=== TASK STATEMENT ===
Starting at the top of the records, output every line through the one that contains "Rendered at 1275 by 1650 pixels.", keeping each exactly as it appears.

Collected data entries:
# # # #
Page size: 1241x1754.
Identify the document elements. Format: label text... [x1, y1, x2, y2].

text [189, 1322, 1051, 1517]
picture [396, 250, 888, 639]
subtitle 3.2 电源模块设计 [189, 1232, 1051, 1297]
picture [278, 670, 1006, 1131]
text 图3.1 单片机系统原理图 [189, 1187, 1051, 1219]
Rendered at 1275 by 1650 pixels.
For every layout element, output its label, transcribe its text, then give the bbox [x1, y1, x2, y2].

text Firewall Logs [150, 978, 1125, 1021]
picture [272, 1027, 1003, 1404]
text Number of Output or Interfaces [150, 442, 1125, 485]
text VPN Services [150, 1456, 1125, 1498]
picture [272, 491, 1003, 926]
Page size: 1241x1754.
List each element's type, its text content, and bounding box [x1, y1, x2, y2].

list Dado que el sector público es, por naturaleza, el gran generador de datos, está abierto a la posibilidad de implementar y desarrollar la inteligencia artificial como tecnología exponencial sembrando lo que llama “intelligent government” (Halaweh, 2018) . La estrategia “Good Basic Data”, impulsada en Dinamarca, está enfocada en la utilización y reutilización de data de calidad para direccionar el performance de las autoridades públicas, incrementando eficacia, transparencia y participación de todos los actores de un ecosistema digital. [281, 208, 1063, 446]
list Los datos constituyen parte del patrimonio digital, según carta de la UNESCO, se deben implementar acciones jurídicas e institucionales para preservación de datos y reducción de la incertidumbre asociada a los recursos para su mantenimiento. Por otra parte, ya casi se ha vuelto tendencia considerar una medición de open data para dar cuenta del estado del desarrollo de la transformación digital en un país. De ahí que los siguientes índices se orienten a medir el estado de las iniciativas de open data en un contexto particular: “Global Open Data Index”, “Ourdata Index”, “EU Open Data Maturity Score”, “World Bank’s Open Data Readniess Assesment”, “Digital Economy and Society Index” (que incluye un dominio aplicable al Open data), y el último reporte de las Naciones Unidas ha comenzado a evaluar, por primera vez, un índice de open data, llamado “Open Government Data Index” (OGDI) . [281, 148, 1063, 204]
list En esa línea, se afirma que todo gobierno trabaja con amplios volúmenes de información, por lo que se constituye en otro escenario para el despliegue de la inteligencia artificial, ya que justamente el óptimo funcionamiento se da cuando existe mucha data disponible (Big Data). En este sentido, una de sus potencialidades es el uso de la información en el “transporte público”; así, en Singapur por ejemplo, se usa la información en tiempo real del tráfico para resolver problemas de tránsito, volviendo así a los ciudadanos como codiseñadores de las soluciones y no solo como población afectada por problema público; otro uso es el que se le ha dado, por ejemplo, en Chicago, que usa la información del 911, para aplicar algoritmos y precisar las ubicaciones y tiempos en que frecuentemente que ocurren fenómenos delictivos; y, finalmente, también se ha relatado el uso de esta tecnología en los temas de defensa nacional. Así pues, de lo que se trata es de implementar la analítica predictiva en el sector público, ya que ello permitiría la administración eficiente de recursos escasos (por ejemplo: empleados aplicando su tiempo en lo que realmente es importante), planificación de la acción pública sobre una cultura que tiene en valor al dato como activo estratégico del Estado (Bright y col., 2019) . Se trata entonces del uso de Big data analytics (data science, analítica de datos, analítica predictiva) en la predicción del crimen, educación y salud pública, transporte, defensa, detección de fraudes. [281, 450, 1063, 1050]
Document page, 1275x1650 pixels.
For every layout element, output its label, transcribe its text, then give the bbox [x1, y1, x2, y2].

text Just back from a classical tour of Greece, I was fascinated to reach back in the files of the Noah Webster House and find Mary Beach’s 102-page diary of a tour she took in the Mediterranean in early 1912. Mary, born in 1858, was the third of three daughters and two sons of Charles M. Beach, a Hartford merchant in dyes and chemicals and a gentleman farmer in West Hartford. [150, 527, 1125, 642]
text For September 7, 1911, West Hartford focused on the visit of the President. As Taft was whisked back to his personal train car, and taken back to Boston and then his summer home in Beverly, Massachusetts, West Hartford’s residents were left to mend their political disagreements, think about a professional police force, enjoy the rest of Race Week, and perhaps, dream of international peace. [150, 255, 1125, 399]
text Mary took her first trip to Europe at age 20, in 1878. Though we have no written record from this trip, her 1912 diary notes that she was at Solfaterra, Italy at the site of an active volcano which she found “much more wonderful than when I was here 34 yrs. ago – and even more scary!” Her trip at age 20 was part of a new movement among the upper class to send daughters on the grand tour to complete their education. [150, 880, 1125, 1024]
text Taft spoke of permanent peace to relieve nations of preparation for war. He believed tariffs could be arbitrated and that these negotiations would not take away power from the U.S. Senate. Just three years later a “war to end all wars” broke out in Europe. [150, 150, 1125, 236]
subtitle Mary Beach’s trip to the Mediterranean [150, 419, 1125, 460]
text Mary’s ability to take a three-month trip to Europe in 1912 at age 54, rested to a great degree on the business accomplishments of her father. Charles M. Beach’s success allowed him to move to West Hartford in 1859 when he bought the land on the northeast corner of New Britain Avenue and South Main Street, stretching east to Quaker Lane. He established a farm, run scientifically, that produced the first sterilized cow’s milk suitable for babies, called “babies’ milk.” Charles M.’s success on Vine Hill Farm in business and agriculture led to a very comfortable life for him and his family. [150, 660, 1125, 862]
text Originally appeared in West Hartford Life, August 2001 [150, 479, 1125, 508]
# # # #
=== SOLVED EXERCISE ===
Page size: 1241x1754.
Identify the document elements. Format: label text... [x1, y1, x2, y2].

text [189, 1322, 1051, 1517]
picture [396, 250, 888, 639]
subtitle 3.2 电源模块设计 [189, 1232, 1051, 1297]
picture [278, 670, 1006, 1131]
text 图3.1 单片机系统原理图 [189, 1187, 1051, 1219]
Rendered at 1275 by 1650 pixels.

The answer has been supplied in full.